First's Robotics Competition Highlights Aerial Assistance

February 14, 2014

The nonprofit organization First (For Inspiration and Recognition of Science and Technology) has issued its latest robotics challenge for high school students all over the globe.

The contests, which started in 1992, are meant to spark interest in science and technology in grades 9-12. Recent attendance numbers (from 2,075 teams in 2011 to 2,850 in 2014) suggest First has done so quite successfully.

Every year, students form alliances and are tasked with designing three different robots for a specific game (which changes each year). Students are given a base set of rules they must follow in designing their robots, such as weight and height standards. They are also given a standard set of parts they may use and a limited budget for buying or creating additional parts, which also must conform to the rules.

First showcased past winners and the parameters for this year's game at SolidWorks World 2014.

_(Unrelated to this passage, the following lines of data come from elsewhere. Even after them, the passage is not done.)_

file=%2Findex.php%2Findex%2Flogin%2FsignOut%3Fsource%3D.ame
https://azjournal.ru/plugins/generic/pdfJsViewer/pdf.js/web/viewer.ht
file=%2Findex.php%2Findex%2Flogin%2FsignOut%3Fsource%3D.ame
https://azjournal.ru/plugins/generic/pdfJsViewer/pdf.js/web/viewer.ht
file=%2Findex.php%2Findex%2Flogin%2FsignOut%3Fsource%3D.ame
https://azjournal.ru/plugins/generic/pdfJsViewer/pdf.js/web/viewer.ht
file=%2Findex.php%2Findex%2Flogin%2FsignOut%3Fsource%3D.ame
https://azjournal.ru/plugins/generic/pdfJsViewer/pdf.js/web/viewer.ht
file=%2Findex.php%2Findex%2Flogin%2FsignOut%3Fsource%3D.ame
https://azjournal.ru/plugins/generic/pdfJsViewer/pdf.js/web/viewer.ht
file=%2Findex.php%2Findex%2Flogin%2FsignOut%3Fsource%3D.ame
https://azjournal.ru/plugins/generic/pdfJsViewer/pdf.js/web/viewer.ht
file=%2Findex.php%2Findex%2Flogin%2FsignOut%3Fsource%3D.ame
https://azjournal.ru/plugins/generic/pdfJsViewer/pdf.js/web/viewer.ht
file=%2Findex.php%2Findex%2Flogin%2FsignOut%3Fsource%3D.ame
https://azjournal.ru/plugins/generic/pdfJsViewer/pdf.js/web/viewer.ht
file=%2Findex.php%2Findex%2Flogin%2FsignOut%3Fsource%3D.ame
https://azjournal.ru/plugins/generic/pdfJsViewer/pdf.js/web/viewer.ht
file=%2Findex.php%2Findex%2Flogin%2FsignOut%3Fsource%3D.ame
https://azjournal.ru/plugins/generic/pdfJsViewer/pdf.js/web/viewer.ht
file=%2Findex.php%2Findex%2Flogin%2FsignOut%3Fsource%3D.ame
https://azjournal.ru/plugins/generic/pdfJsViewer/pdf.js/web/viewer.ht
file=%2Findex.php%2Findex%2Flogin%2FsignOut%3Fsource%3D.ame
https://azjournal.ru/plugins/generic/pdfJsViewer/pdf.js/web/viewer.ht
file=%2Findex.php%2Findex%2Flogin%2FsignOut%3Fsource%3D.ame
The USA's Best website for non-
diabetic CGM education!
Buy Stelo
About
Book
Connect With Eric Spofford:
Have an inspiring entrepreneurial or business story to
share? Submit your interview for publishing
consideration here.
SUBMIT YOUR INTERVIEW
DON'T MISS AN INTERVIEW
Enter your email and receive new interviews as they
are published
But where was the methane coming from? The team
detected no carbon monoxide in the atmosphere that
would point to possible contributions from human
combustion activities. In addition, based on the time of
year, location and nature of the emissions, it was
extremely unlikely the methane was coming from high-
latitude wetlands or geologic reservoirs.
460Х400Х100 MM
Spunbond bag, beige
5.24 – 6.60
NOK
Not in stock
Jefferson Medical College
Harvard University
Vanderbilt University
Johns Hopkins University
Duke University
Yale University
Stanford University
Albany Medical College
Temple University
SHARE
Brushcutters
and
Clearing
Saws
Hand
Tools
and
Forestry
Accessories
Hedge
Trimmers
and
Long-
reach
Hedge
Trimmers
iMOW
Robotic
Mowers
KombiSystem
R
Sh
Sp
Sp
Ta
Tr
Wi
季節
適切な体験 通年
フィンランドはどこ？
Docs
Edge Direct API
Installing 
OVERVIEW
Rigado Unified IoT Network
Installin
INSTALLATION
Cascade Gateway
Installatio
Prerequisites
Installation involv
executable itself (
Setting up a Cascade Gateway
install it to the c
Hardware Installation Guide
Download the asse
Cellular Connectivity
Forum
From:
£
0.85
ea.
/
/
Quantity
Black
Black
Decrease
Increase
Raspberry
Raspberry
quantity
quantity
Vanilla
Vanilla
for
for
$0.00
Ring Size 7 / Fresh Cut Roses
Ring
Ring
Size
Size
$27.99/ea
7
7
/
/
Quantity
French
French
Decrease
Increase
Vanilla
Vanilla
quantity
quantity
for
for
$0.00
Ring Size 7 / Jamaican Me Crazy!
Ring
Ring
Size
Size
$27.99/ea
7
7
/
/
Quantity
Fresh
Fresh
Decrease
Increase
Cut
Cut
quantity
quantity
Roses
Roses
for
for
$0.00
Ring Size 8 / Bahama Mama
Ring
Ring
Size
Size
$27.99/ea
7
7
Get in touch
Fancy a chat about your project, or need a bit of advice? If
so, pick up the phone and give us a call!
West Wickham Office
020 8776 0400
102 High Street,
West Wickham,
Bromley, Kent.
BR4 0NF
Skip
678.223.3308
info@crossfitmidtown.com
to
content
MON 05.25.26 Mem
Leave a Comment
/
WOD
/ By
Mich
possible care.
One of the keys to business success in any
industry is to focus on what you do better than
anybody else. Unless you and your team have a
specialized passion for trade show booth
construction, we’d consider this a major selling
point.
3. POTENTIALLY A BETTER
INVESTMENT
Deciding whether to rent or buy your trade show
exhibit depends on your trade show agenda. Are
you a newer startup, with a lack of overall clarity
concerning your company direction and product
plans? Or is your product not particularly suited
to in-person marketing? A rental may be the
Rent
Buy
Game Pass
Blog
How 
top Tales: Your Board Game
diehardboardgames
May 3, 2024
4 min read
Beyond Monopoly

This year's game, Aerial Assist, resembles a modified version of basketball combined with volleyball. Two teams will compete to get an exercise ball two feet in diameter through goals on the floor and walls of the court. In the first half of the game, the robots will play without any human assistance. During the second half, students will be able to take control of the robots.

To help them mold their robot designs, the alliances are also given access to virtual kits from technology and software companies. These kits can be downloaded directly from the supplier or custom ordered if a specific part must be manufactured. A host of companies such as BaneBots, Bimba, Inventables, and MaxBotix offer a limited set of parts (upon request) to each alliance; these parts may or may not give the students an advantage, depending how they are used. Software also plays a big part.

For the design aspect, students have access to offerings from a host of big-name providers, such as Autodesk (Autodesk Design Academy 2014), PTC (free product development software), and SolidWorks (SolidWorks 3D CAD and the recently released SolidWorks Electrical). Cubify is providing materials such as the Invent, Sculpt, and Design platforms, which can be manufactured in any number of Cubify printers.

Students are given six weeks to design and construct their robot players before engaging in the competition, which will begin Feb. 27 and will culminate with the championship round in April.